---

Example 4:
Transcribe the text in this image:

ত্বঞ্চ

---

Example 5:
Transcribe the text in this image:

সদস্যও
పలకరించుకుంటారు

-- -- --

Retype all of the records above without a single alteration.

[Answer section]
---

Example 4:
Transcribe the text in this image:

ত্বঞ্চ

---

Example 5:
Transcribe the text in this image:

সদস্যও
పలకరించుకుంటారు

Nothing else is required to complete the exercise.